Another tuber with aphrodisiac properties for Bolivians is the 'maca', like the carrot, whose products are sold in pharmacies for natural products.

Patricia Aguilar owns one of these pharmacies, near the church of Gracia, and she informs us that the root is dried, milled and the powder prepared in the form of mate, is used to stimulate the male sexual organ.

But if the natural pharmacies offer some options, the apotheosis of these products is unique in the Witches Market, in the city center, where a group of Aymara women preserve ancestral knowledge and products of native peoples.

They themselves produce scents to find a partner or seduce lovers, with suggestive names such as 'Come to me'; 'Follow me, follow me'; 'Seven males'. Trademark (sic), 'Pusanga: Love, sex, pleasure'; whose packaging bears the legend: 'The unique and authentic perfume that binds and attracts the beloved'.

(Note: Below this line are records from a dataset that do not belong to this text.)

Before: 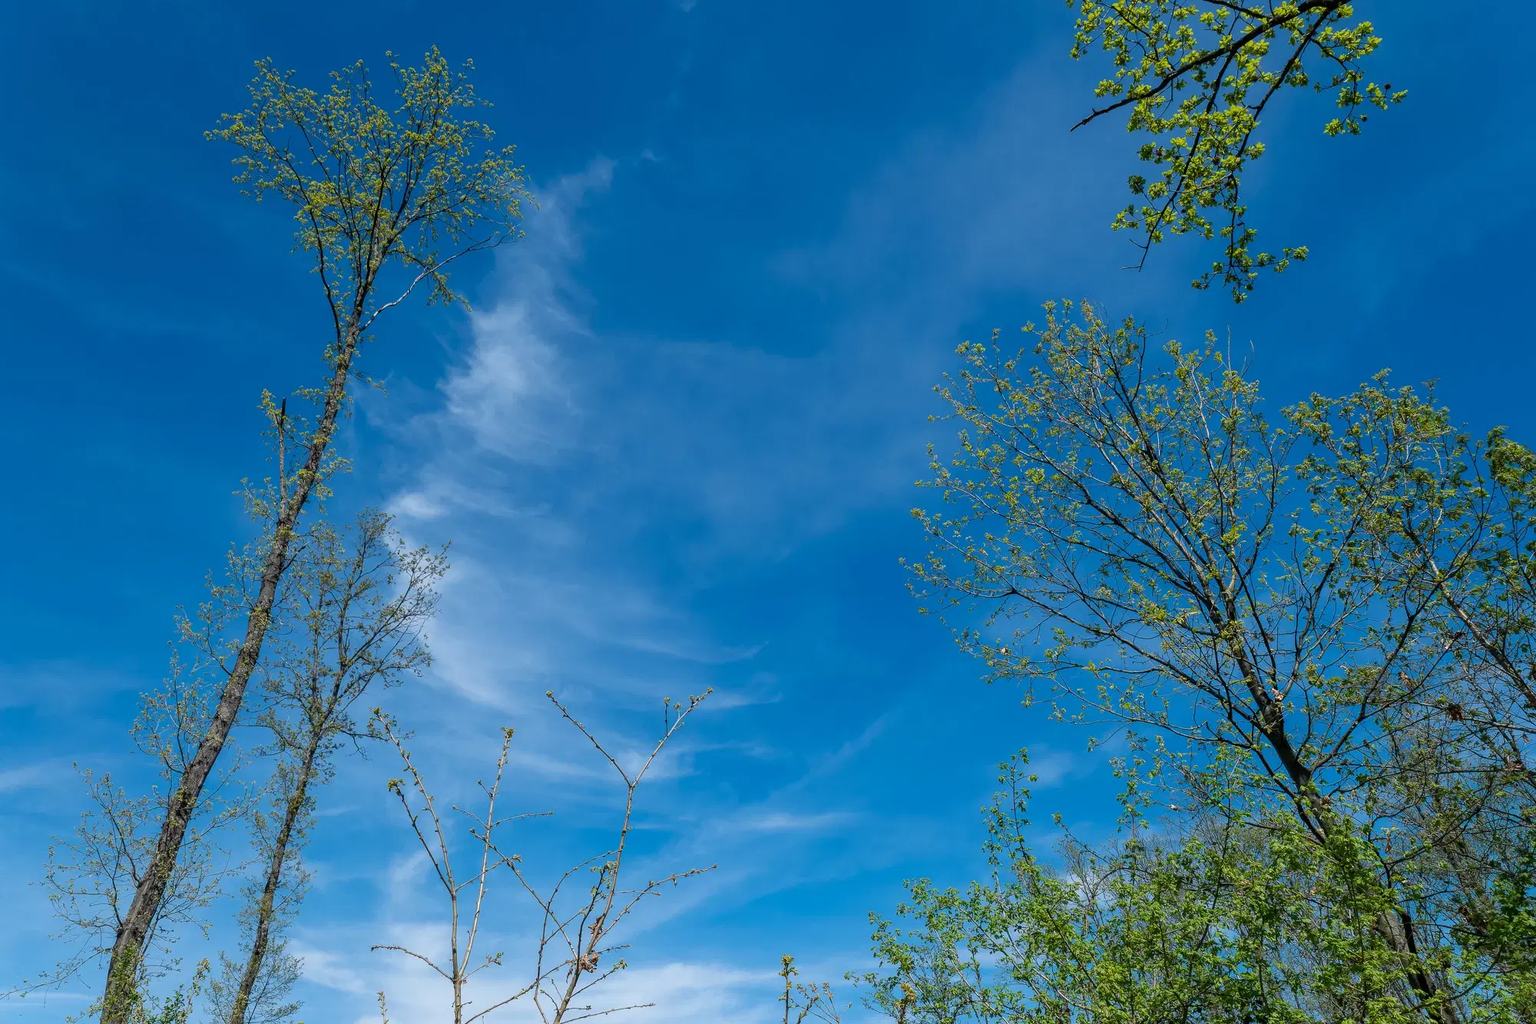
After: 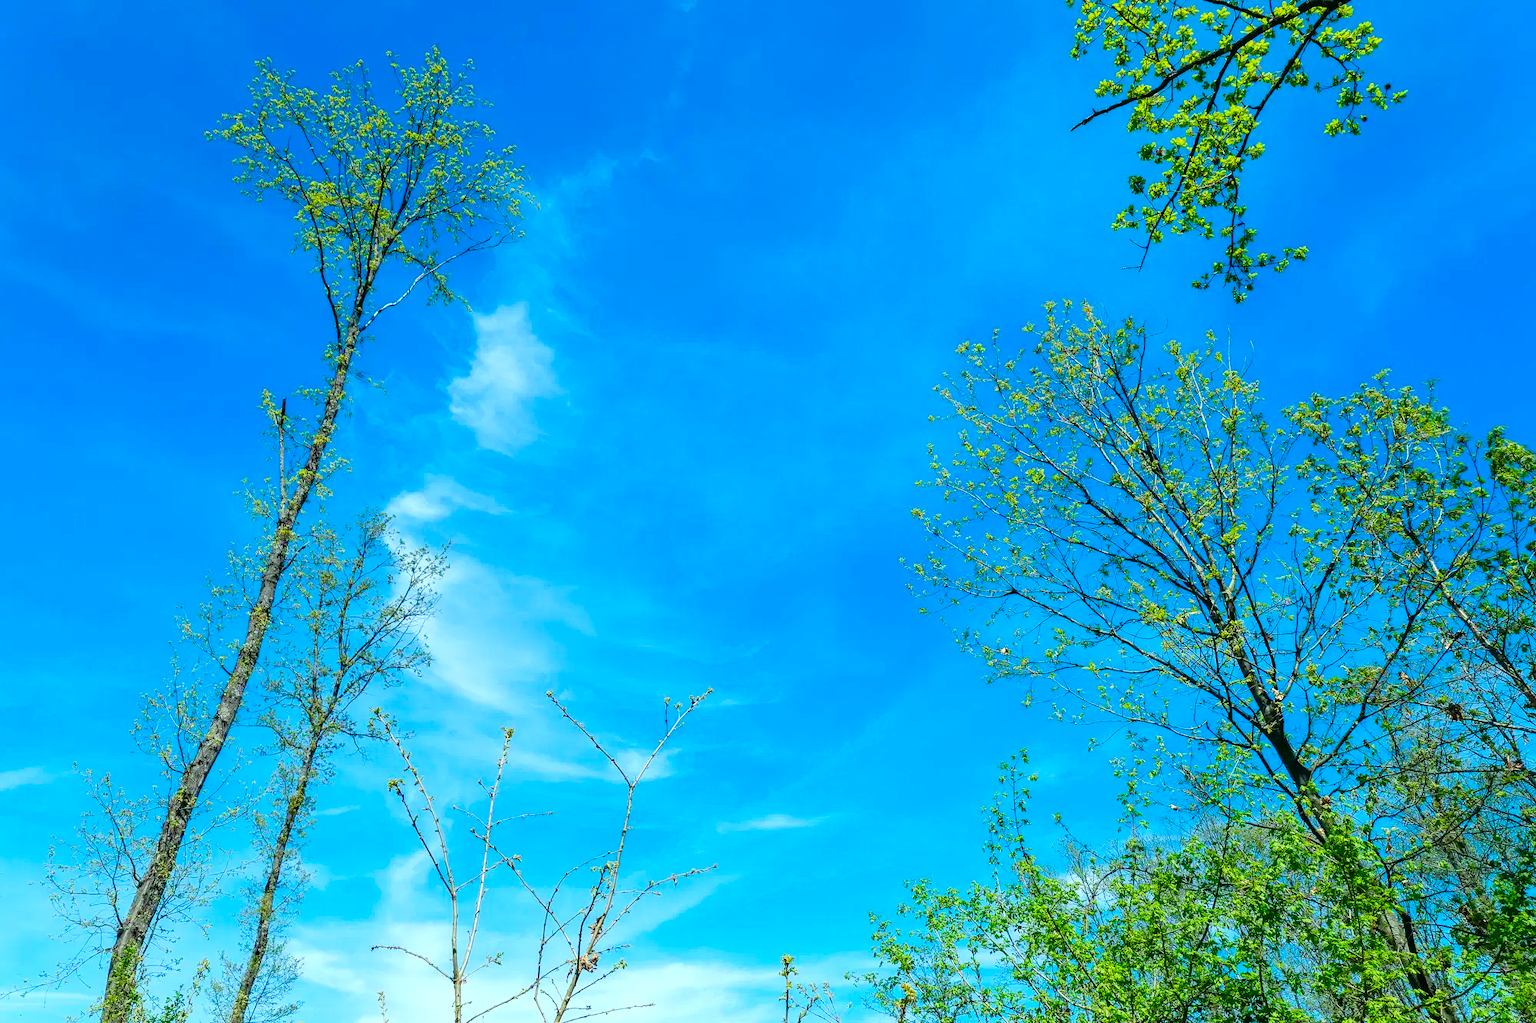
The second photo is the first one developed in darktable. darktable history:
exposure: black level correction -0.002, exposure 0.537 EV, compensate highlight preservation false
tone curve: curves: ch0 [(0, 0) (0.004, 0.001) (0.133, 0.112) (0.325, 0.362) (0.832, 0.893) (1, 1)], preserve colors none
color correction: highlights a* -7.36, highlights b* 1.07, shadows a* -3.91, saturation 1.43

They also sell different powders to attract looks, and syrups and anointed with trade names: Erectol and Sexovit and "invigorating instantly" called Vita Man, Great Vigor, Break the Mattress, among others.

Juanita Quispe one of the chifleras or witches, says these products should be taken three times a day for best results, dissolved in water, or neat with the dosage on their own packaging.

She warns that one should not pass such a measure, because then she would not be responsible for the results. Then she asks if I will buy something eventually because otherwise she does not understand why I ask so many questions.